United States v. Gustavo Garcia-Gonzalez
2015 U.S. App. LEXIS 11313
| 9th Cir. | 2015Background
- Gustavo Garcia-Gonzalez (Garcia) was removed in 2003 and again via expedited removal at the San Ysidro Port of Entry on September 11, 2012; he later was indicted under 8 U.S.C. § 1326 for unlawful reentry and pleaded guilty conditionally to preserve appeal of a motion to dismiss.
- Garcia argued his 2012 expedited removal was "fundamentally unfair" under § 1326(d)(3) because procedural requirements (forms I-860/I-867AB) were not followed, he was not told withdrawal of application for admission was available, and an officer mischaracterized his 2003 removal.
- To prevail on § 1326(d)(3), Garcia had to show a due process violation in the removal proceeding and prejudice: that it was plausible he would have received discretionary relief (withdrawal of application for admission) absent the violation.
- The government conceded procedural noncompliance but argued Garcia could not show prejudice because his use of false citizenship documents and a drug-conviction inadmissibility made withdrawal implausible.
- Garcia also subpoenaed statistics about how often applicants with fraudulent documents were granted withdrawal; the government (via testimony) said no usable statistics existed and compiling them would require manual review of many files. The district court denied the motion to dismiss and refused to compel the statistics; the Ninth Circuit affirmed.
Issues
| Issue | Plaintiff's Argument | Defendant's Argument | Held |
|---|---|---|---|
| Whether Garcia's 2012 expedited removal was "fundamentally unfair" (prejudice prong of § 1326(d)) | Garcia: procedural defects deprived him of due process and, absent them, it was plausible he would have obtained withdrawal of application for admission (citing family ties, pending I-130 priority date, humanitarian factors). | Government: even assuming procedural error, withdrawal was implausible because Garcia used false citizenship documents and had a drug-conviction rendering him inadmissible; Field Manual factors weigh against relief. | Held: Affirmed. Assuming a due process violation, Garcia failed to show prejudice — withdrawal was not plausible given deliberate fraud and inadmissibility. |
| Whether the government violated Brady or discovery rules by not producing statistics about withdrawal grants to applicants who used fraud | Garcia: He met initial burden to infer the government had such statistics and the government must produce them or prove none exist. | Government: No such compiled statistics exist; producing accurate data would require manual review; Armijo credibly testified to nonexistence and impracticability. | Held: Affirmed. District court credited government testimony; defendant produced no contrary evidence; government not required to create new statistical Brady material. |
Key Cases Cited
- United States v. Lopez, 762 F.3d 852 (9th Cir.) (predicate removal must comport with due process for § 1326)
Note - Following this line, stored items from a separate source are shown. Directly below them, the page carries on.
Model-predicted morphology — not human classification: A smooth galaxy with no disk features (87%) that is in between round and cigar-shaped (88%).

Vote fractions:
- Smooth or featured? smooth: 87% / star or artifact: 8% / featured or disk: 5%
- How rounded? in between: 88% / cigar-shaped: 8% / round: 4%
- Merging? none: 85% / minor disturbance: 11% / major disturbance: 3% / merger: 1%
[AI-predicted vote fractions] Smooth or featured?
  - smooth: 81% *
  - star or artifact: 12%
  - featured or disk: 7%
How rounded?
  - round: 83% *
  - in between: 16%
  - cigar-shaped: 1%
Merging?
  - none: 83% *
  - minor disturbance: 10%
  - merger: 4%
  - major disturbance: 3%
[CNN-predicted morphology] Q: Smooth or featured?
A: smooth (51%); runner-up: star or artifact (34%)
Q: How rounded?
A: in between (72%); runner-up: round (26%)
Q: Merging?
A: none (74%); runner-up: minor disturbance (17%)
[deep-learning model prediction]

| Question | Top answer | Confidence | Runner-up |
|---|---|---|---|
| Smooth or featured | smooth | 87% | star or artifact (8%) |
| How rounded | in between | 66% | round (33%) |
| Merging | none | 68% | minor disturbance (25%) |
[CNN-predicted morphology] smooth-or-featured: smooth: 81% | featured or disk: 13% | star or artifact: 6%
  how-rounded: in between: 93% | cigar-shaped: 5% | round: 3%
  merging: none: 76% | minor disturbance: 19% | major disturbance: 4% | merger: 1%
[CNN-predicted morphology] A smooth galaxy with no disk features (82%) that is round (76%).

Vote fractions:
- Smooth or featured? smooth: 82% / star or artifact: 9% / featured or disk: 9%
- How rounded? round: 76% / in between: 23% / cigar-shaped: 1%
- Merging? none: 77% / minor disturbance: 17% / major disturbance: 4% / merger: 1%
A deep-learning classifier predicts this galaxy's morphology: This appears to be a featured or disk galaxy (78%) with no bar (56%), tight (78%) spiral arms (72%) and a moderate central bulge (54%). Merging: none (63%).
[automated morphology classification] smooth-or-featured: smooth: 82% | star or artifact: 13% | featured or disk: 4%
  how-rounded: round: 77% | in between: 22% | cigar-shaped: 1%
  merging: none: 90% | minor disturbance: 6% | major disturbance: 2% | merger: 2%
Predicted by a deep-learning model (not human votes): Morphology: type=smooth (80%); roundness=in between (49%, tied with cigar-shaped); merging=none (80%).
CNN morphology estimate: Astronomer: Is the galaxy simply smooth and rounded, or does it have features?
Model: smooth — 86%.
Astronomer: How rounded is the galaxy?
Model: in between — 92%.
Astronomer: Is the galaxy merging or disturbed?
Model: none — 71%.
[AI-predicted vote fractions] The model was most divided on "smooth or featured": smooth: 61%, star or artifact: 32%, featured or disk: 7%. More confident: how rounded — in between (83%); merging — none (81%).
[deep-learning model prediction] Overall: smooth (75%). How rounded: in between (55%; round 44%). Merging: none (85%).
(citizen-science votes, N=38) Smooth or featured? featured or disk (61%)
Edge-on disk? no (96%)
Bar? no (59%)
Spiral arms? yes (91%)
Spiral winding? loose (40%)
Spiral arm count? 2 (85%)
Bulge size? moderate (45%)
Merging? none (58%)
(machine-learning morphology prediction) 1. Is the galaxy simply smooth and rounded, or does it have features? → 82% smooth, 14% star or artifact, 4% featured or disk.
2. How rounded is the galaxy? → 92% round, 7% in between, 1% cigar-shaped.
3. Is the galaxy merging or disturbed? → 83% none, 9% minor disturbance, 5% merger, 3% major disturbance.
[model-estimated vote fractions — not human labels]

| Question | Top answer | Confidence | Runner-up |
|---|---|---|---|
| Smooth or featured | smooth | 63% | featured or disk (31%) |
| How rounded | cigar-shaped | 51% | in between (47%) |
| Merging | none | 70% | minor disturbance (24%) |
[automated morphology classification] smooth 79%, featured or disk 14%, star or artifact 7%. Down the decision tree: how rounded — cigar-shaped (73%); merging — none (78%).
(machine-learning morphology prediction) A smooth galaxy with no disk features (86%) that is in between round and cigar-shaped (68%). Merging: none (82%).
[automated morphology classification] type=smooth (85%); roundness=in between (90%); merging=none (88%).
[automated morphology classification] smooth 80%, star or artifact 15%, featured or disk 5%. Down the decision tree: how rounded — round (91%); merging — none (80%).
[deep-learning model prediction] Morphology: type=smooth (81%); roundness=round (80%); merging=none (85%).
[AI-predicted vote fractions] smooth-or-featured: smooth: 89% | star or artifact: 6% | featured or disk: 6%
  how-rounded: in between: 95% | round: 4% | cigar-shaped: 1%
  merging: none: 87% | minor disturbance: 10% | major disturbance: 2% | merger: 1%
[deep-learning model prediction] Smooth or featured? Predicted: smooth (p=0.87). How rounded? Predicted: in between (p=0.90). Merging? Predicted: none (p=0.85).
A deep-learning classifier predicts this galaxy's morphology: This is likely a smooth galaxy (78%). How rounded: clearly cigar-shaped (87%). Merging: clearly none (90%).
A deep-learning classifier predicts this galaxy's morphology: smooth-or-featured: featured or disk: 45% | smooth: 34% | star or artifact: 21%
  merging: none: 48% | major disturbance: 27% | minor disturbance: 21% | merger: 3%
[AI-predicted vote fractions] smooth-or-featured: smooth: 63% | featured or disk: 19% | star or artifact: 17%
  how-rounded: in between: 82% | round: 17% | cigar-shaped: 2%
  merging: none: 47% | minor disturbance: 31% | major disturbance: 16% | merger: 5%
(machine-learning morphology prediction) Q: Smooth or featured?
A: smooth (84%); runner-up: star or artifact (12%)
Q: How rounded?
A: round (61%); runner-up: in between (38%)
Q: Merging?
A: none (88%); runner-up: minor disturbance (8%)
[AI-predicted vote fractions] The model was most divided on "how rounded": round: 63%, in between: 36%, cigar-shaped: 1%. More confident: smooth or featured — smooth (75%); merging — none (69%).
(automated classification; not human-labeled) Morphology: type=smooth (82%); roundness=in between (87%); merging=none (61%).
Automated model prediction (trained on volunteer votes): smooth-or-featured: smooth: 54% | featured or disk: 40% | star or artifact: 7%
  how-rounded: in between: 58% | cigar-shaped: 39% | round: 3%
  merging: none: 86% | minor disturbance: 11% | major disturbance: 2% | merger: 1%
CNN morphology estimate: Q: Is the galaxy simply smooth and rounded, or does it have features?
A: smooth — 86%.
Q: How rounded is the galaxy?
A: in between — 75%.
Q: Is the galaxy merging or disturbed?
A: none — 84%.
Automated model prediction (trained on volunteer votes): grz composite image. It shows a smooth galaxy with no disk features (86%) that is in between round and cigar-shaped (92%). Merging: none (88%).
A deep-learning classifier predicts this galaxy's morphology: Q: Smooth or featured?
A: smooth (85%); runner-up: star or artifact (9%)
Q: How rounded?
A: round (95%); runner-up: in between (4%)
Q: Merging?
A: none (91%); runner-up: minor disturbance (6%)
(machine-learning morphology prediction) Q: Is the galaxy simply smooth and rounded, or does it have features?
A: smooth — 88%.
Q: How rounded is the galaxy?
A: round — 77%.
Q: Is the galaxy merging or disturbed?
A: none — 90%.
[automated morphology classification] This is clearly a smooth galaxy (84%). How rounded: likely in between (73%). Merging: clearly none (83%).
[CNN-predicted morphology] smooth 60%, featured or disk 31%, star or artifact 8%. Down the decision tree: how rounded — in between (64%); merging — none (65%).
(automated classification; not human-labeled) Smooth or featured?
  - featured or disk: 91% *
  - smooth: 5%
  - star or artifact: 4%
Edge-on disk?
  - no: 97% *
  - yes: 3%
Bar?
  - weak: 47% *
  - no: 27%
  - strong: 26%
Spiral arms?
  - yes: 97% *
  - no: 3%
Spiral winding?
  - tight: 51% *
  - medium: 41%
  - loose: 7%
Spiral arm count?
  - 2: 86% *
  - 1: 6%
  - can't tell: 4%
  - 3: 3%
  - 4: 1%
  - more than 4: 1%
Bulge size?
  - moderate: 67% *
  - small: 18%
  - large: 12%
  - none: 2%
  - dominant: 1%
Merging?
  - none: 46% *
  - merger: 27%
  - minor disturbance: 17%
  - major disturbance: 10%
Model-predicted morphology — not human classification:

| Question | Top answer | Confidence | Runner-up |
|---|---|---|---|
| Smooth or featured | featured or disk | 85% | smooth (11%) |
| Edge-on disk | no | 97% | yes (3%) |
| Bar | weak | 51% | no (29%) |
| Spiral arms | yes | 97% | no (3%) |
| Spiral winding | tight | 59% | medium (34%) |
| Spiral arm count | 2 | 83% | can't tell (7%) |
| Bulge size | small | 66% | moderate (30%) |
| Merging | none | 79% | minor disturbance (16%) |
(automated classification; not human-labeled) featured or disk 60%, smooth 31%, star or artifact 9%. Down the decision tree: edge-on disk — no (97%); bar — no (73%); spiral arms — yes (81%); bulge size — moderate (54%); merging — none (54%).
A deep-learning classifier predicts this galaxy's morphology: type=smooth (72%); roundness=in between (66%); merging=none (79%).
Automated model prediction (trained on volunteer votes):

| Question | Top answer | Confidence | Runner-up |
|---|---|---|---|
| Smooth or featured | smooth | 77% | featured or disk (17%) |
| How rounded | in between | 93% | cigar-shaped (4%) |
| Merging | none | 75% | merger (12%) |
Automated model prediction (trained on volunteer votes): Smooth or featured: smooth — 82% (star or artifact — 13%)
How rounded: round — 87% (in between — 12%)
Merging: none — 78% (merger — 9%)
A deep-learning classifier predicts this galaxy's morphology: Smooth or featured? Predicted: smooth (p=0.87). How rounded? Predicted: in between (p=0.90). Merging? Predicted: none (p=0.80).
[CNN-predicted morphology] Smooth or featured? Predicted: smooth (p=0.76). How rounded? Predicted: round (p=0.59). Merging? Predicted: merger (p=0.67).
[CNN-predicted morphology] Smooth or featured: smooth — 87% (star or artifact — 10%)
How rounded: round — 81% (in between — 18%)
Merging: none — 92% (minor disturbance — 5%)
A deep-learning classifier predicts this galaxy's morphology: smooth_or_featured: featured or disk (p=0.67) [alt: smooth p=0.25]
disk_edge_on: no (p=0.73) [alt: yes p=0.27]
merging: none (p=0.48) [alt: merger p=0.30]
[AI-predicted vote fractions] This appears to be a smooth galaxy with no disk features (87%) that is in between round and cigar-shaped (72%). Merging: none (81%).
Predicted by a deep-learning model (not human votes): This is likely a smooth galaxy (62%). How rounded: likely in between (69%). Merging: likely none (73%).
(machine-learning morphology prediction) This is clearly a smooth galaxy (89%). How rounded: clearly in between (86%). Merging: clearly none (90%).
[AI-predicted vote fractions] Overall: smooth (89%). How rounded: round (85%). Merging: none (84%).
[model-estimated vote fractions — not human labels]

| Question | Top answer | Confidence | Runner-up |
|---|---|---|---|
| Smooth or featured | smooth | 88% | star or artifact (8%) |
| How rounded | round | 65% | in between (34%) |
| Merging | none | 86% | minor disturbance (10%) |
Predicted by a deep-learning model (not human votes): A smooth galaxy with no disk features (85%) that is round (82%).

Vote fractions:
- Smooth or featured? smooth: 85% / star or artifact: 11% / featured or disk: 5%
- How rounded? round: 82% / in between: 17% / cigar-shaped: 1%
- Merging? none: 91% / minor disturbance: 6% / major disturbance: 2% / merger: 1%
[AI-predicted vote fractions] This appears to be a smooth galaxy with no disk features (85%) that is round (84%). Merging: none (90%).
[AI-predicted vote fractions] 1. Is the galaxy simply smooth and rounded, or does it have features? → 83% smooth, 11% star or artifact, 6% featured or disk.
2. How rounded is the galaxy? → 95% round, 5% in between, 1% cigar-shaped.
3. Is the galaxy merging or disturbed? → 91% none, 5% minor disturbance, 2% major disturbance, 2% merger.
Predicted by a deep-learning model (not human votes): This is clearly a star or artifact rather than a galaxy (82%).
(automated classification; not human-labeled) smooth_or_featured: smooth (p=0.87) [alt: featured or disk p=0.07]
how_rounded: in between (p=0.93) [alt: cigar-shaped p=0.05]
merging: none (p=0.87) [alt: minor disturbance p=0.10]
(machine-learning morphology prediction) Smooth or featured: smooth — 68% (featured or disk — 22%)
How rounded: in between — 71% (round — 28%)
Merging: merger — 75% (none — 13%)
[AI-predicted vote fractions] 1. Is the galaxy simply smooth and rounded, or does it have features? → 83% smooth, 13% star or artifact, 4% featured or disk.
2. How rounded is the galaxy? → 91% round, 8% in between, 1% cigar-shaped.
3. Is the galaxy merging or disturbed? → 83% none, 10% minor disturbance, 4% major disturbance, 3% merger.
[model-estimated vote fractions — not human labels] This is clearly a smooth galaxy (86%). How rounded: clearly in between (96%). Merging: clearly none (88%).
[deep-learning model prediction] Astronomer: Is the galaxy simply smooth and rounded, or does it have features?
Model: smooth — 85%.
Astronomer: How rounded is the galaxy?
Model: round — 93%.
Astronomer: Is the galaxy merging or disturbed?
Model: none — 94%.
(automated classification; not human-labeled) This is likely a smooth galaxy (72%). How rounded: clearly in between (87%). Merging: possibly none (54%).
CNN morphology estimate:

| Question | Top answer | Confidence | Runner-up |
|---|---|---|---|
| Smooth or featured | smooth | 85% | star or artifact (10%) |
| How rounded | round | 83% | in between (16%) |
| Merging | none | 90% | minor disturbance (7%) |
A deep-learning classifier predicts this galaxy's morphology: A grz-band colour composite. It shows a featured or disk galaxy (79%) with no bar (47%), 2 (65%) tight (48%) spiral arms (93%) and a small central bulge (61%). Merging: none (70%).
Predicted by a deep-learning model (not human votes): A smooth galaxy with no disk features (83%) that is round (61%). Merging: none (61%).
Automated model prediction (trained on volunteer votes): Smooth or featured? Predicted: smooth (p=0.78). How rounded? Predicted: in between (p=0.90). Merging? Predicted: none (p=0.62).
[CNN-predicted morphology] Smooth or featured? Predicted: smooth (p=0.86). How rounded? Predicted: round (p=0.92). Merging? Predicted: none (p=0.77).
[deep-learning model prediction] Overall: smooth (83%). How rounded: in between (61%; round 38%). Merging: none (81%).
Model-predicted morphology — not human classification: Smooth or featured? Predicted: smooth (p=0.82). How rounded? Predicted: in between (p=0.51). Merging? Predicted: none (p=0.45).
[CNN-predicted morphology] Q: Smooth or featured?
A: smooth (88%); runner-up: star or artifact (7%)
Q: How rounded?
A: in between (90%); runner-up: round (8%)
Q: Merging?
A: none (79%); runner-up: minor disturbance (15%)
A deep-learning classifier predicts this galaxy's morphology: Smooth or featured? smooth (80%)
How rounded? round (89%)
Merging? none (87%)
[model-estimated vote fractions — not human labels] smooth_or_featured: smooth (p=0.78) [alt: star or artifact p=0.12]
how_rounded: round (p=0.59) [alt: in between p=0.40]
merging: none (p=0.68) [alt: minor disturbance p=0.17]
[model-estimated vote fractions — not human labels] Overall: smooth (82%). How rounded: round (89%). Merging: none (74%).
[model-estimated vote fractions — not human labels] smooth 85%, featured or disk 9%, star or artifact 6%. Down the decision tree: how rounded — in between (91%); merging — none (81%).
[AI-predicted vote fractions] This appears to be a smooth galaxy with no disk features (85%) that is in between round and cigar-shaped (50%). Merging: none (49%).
- United States v. Barajas-Alvarado, 655 F.3d 1077 (9th Cir.) (deliberate fraud at entry strongly disfavors withdrawal of application)
- United States v. Raya-Vaca, 771 F.3d 1195 (9th Cir.) (plausibility of discretionary relief measured against Inspector’s Field Manual criteria)
- Knauff v. Shaughnessy, 338 U.S. 537 (U.S.) (nonadmitted aliens not entitled to judicial procedures beyond those Congress prescribes)
- United States v. Price, 566 F.3d 900 (9th Cir.) (standards on shifting burdens for alleged undisclosed Brady material)
- Sanchez v. United States, 50 F.3d 1448 (9th Cir.) (government not required to produce information it does not possess)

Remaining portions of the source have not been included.